Secondo l’indagine, la fiducia è un fattore chiave per una forza lavoro sana e felice. La fiducia nei colleghi è giudicata importante dall’82% dei lavoratori italiani, seconda solo all’equità della retribuzione (88%) e alla sicurezza delle condizioni di lavoro (87%), mentre la fiducia nei leader è stata giudicata un requisito necessario da più di due terzi degli intervistati (69%). Inoltre, le persone vogliono lavorare per aziende con cui condividono valori e convinzioni (69%), e il 73% cerca un significato personale nel proprio lavoro quotidiano.
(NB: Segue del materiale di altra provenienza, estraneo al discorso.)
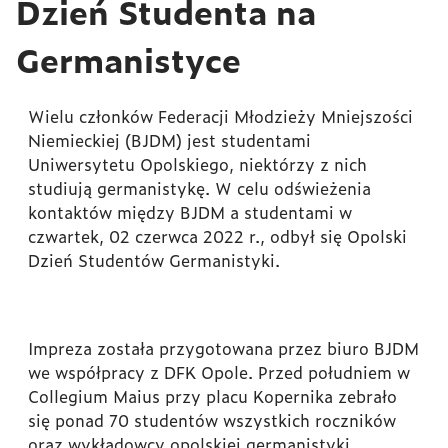
Dzień Studenta na
Germanistyce
Wielu członków Federacji Młodzieży Mniejszości
Niemieckiej (BJDM) jest studentami
Uniwersytetu Opolskiego, niektórzy z nich
studiują germanistykę. W celu odświeżenia
kontaktów między BJDM a studentami w
czwartek, 02 czerwca 2022 r., odbył się Opolski
Dzień Studentów Germanistyki.
Impreza została przygotowana przez biuro BJDM
we współpracy z DFK Opole. Przed południem w
Collegium Maius przy placu Kopernika zebrało
się ponad 70 studentów wszystkich roczników
oraz wykładowcy opolskiej germanistyki.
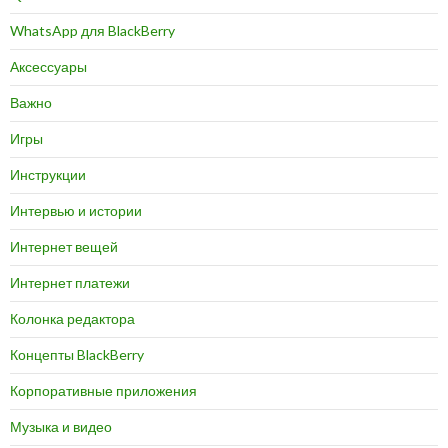
WhatsApp для BlackBerry
Аксессуары
Важно
Игры
Инструкции
Интервью и истории
Интернет вещей
Интернет платежи
Колонка редактора
Концепты BlackBerry
Корпоративные приложения
Музыка и видео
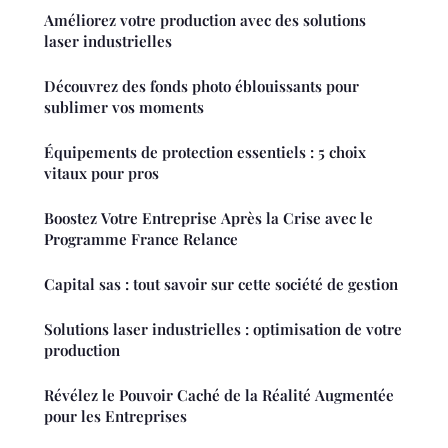
Améliorez votre production avec des solutions
laser industrielles
Découvrez des fonds photo éblouissants pour
sublimer vos moments
Équipements de protection essentiels : 5 choix
vitaux pour pros
Boostez Votre Entreprise Après la Crise avec le
Programme France Relance
Capital sas : tout savoir sur cette société de gestion
Solutions laser industrielles : optimisation de votre
production
Révélez le Pouvoir Caché de la Réalité Augmentée
pour les Entreprises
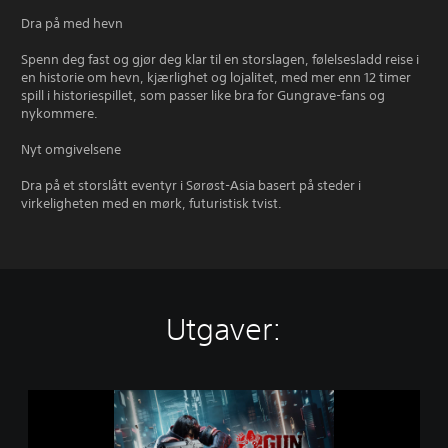
Dra på med hevn
Spenn deg fast og gjør deg klar til en storslagen, følelsesladd reise i
en historie om hevn, kjærlighet og lojalitet, med mer enn 12 timer
spill i historiespillet, som passer like bra for Gungrave-fans og
nykommere.
Nyt omgivelsene
Dra på et storslått eventyr i Sørøst-Asia basert på steder i
virkeligheten med en mørk, futuristisk tvist.
Utgaver:
S
t
a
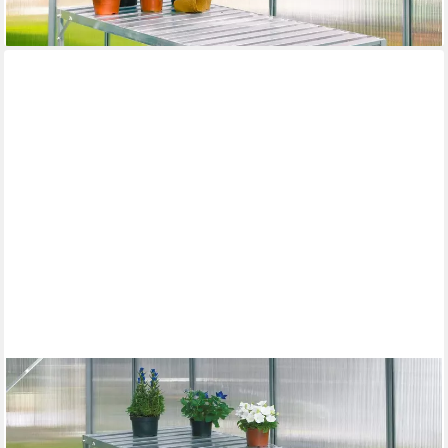
-8%
lieferbar - in 6-8 Werktagen bei dir
VITAVIA
Pflanztisch, BxTxH: 121x54x76 cm
126,82 €
lieferbar - in 6-8 Werktagen bei dir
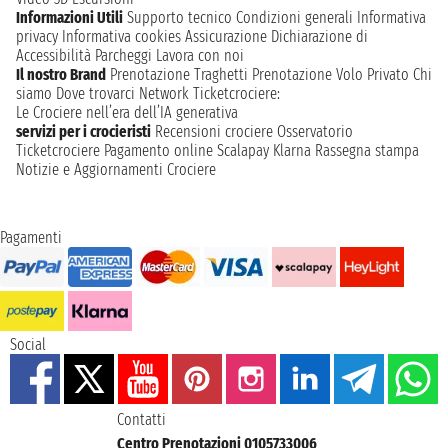
Informazioni Utili
Supporto tecnico
Condizioni generali
Informativa
privacy
Informativa cookies
Assicurazione
Dichiarazione di
Accessibilità
Parcheggi
Lavora con noi
Il nostro Brand
Prenotazione Traghetti
Prenotazione Volo Privato
Chi
siamo
Dove trovarci
Network
Ticketcrociere:
Le Crociere nell’era dell’IA generativa
servizi per i crocieristi
Recensioni crociere
Osservatorio
Ticketcrociere
Pagamento online
Scalapay
Klarna
Rassegna stampa
Notizie e Aggiornamenti Crociere
Pagamenti
Social
Contatti
Centro Prenotazioni 0105733006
La pandemia ha posto la salute mentale in cima all’agenda pubblica e aziendale e i lavoratori vedono ora il benessere come una responsabilità condivisa con i datori di lavoro. I livelli di stress in Italia sono diminuiti rispetto al picco della pandemia (dal 42% al 36%), ma sono ancora superiori a quelli precedenti al marzo 2020 (29%). Sempre più spesso i datori di lavoro saranno chiamati ad affrontare il burnout, a contribuire a costruire la resilienza e a supportare azioni per il miglioramento del benessere delle persone.